Work task =>
Quote, without any change, the line that contains "e gestiti da" and all lines that follow it to the end of the data below.
++++ Exercise inputs ++++
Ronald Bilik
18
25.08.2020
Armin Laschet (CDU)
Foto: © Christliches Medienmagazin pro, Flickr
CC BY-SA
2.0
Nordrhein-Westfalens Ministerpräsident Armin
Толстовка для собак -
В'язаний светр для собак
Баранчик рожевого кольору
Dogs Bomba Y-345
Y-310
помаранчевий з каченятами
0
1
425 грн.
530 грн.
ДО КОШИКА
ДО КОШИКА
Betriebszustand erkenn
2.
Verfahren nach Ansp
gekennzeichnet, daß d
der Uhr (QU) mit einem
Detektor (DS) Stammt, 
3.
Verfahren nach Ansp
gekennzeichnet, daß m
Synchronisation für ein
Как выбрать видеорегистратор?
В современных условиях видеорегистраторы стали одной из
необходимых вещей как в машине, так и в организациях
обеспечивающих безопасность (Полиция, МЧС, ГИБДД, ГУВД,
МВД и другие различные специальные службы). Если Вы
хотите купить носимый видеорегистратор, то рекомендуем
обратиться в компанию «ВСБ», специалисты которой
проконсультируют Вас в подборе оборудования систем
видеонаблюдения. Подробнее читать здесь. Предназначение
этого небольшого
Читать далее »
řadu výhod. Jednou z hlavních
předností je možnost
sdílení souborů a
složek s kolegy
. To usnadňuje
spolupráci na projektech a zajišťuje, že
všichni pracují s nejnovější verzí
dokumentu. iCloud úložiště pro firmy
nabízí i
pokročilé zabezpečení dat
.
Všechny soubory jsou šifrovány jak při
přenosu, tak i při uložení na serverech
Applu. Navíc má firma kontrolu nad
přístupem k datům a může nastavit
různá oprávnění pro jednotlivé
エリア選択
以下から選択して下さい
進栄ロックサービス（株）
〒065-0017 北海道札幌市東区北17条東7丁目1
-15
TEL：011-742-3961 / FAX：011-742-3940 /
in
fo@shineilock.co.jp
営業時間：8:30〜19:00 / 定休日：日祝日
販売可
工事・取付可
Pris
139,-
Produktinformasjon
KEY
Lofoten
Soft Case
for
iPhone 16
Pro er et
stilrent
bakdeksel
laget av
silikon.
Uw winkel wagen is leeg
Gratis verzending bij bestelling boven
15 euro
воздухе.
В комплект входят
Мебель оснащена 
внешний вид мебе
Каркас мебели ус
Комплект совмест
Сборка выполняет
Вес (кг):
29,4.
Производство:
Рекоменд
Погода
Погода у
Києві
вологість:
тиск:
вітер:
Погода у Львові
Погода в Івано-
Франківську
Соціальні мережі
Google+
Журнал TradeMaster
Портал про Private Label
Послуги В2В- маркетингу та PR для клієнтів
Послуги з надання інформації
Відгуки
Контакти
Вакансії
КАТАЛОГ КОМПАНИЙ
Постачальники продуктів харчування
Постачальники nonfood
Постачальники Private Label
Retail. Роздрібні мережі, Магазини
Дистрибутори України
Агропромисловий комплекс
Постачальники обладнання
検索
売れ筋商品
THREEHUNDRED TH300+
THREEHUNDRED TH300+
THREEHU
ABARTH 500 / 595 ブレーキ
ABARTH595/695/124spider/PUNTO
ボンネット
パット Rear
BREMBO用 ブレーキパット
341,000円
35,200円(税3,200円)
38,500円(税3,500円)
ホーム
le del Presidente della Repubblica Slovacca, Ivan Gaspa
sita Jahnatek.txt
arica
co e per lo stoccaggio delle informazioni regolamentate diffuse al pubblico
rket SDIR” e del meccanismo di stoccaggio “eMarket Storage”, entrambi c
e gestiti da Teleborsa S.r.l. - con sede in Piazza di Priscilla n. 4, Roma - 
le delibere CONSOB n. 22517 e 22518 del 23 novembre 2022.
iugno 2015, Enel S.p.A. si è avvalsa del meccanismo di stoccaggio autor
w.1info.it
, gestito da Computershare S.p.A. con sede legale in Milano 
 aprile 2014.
++++
Response for this exercise =>
e gestiti da Teleborsa S.r.l. - con sede in Piazza di Priscilla n. 4, Roma - 
le delibere CONSOB n. 22517 e 22518 del 23 novembre 2022.
iugno 2015, Enel S.p.A. si è avvalsa del meccanismo di stoccaggio autor
w.1info.it
, gestito da Computershare S.p.A. con sede legale in Milano 
 aprile 2014.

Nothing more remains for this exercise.